LISA Academy schools emphasize the STEM subjects of science, technology, engineering and mathematics along with academic competitions.

"STEM is a shortage area in the nation so we want to attract more young people to engage in STEM activities and to go into these kinds of majors when they go to college," Bogrek said.

LISA Academy's approach has had success in terms of state-issued grades that are based largely on ACT Aspire exams from the spring of 2018 and 2017. The LISA Academy-North middle and high schools have A grades, and the elementary has a B.

Bogrek said the state letter grades, higher-than-average salaries for teachers and enough computer devices for every student have come despite the charter system spending about $8,000 per student, less than many of the traditional schools in Pulaski County spend.
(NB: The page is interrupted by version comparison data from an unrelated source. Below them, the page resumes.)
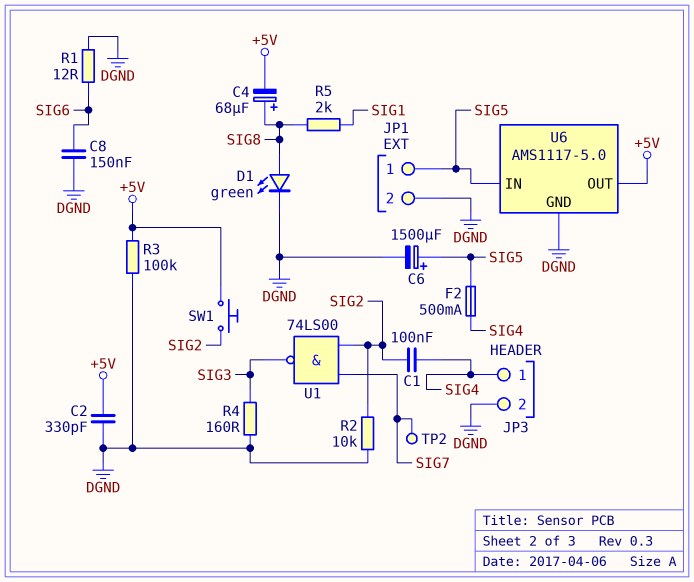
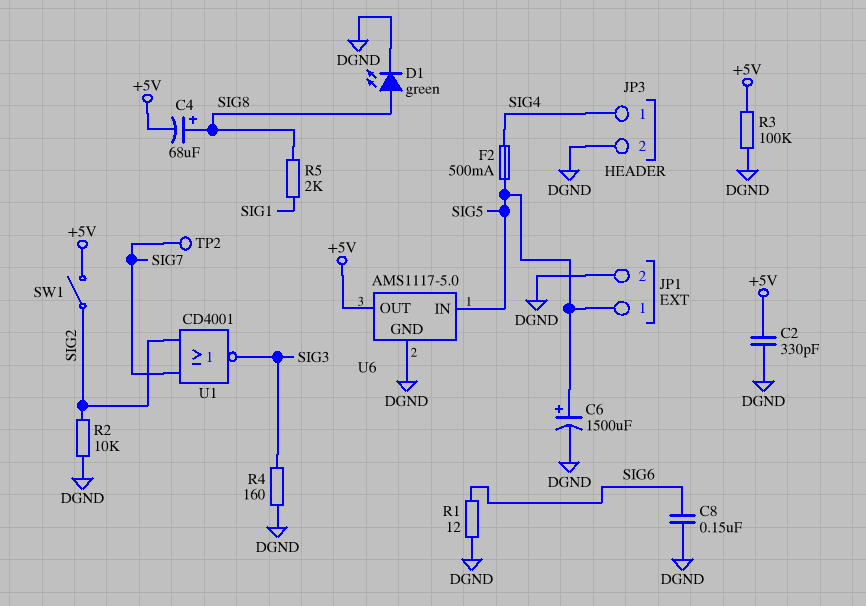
C1: 100nF (SIG2, SIG4) -> none
SW1: button (+5V, SIG2) -> switch (+5V, SIG2)
U1: NAND 74LS00 (in SIG2, in SIG7, out SIG3) -> NOR CD4001 (in SIG2, in SIG7, out SIG3)

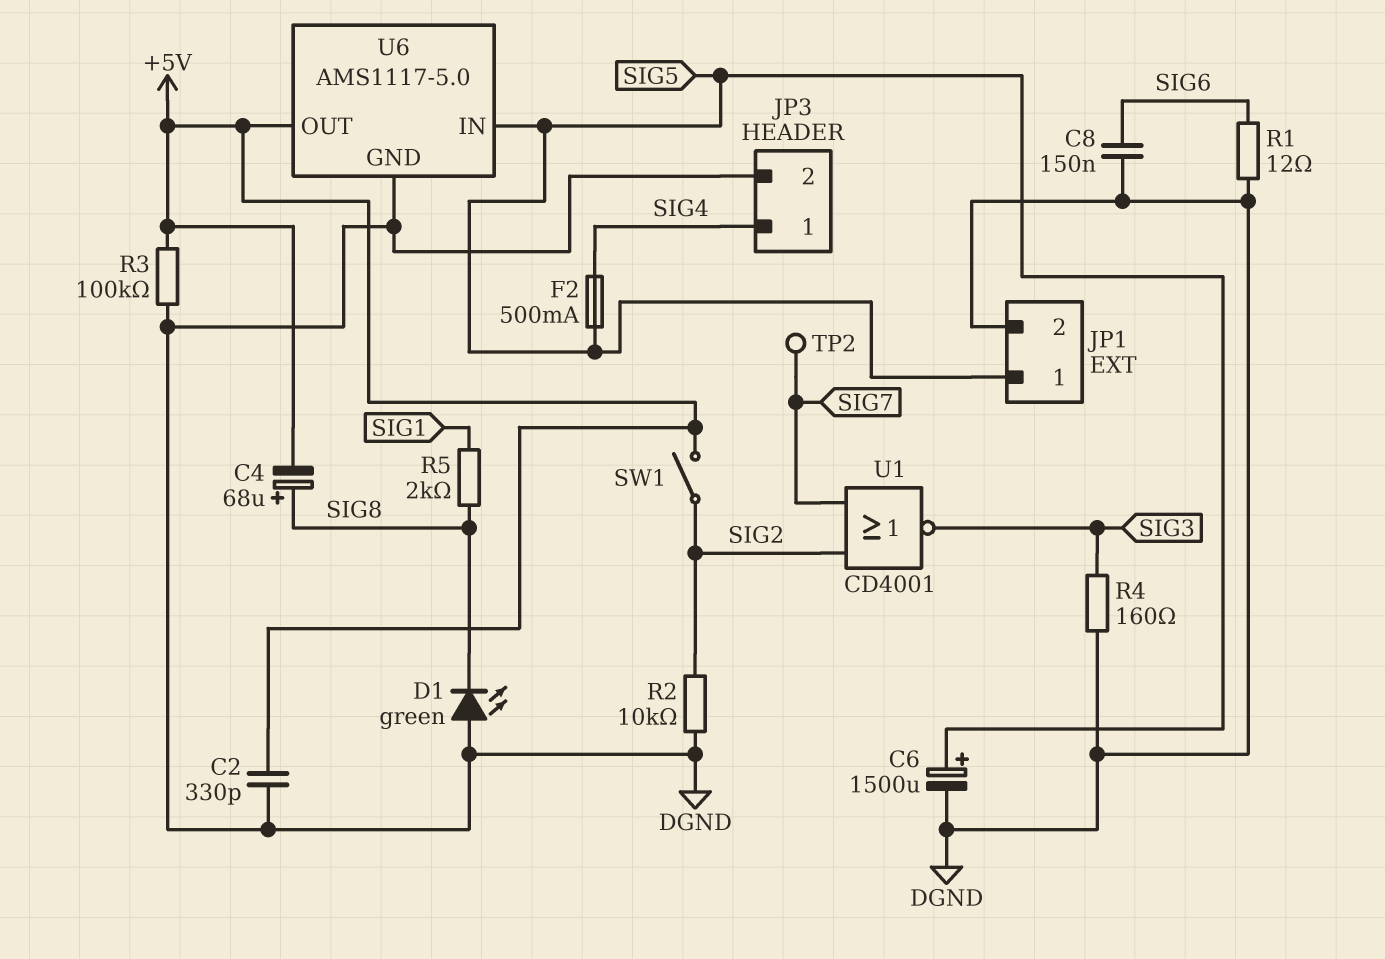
D1: LED green (A SIG8, K DGND) -> LED green (A DGND, K SIG8)

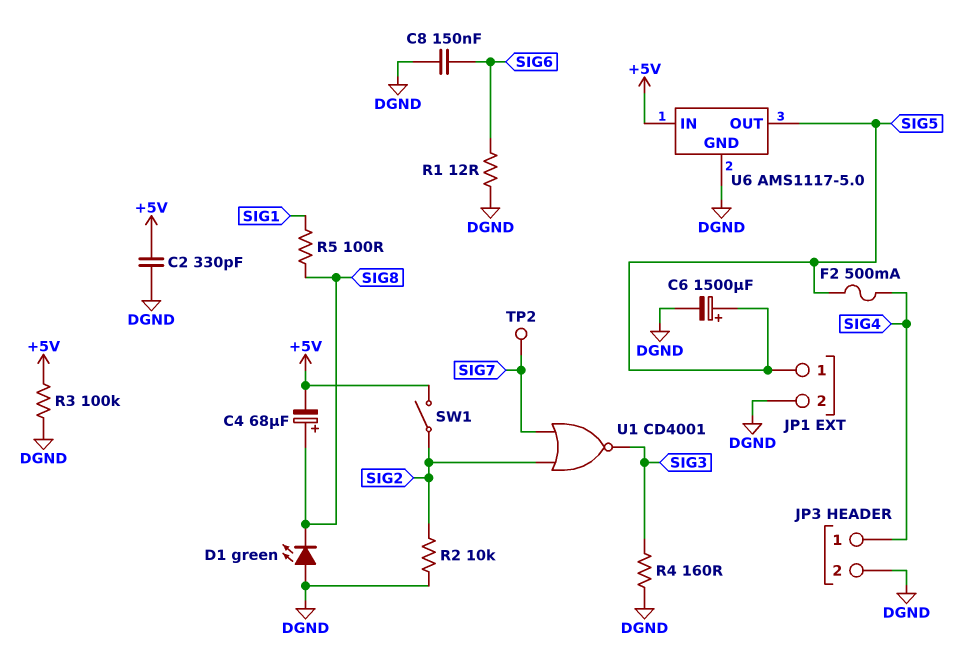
R5: 2k (SIG1, SIG8) -> 100 (SIG1, SIG8)
U6 pin IN: SIG5 -> +5V
U6 pin OUT: +5V -> SIG5

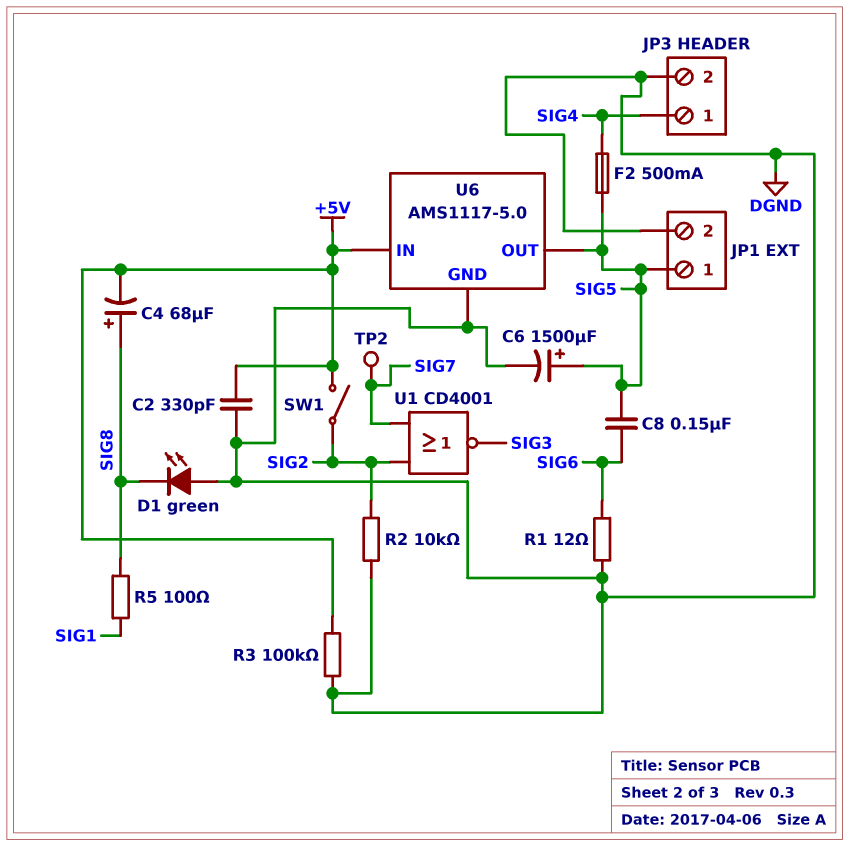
C8: 150nF (DGND, SIG6) -> 150nF (SIG5, SIG6)
R4: 160 (DGND, SIG3) -> none

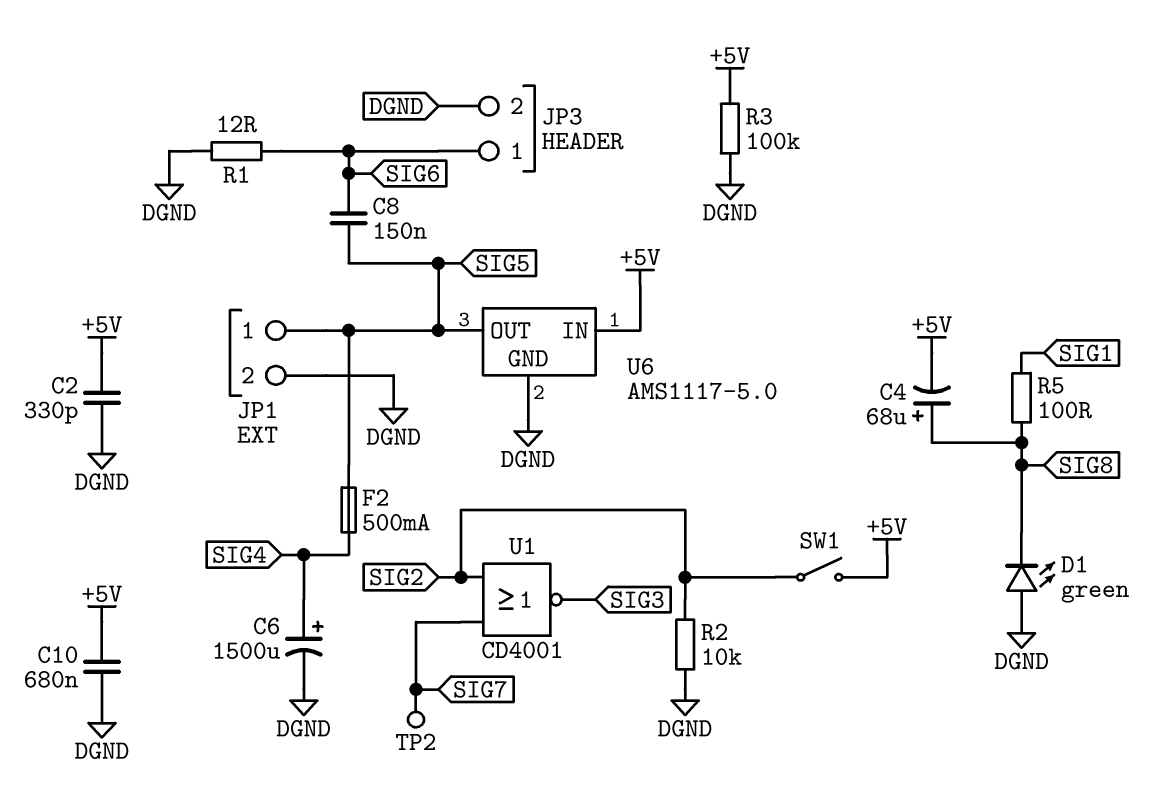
C6: 1500uF (plus SIG5, minus DGND) -> 1500uF (plus SIG4, minus DGND)
C10: none -> 680nF (+5V, DGND)
JP3 pin 1: SIG4 -> SIG6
In 2017-18, the average per-student expenditure in Pulaski County's four traditional public schools was $11,553.50 compared with the LISA Academy's $7,824, according to the state's Annual Statistical Report on school districts.

The LISA charter school system pays a base salary of $41,000 a year to teachers in the hard-to-find, critical-need subject areas of math, English/language arts, science, special education, and computer science, Bogrek said. For teachers in other fields, the starting salary is about $37,000 for a 190-day contract, he said.

As for the funding for new school building, the LISA system issued bonds that will be paid off over 20 years and acquired two $500,000 grants -- one from the Arkansas Public School Resource Center and the other from the Walton Family Foundation of Bentonville, Bogrek said. WER Architects/Planners of Little Rock designed the building. Clark Contractors is the builder.

Metro on 05/28/2019

CORRECTION: The LISA Academy-North school campus at 5410 Landers Road will undergo about $600,000 in renovations this summer. The Little Rock School District’s new Southwest High School will open in 2020. The remodeling cost and the opening date for the two schools were incorrect in an earlier version of this story.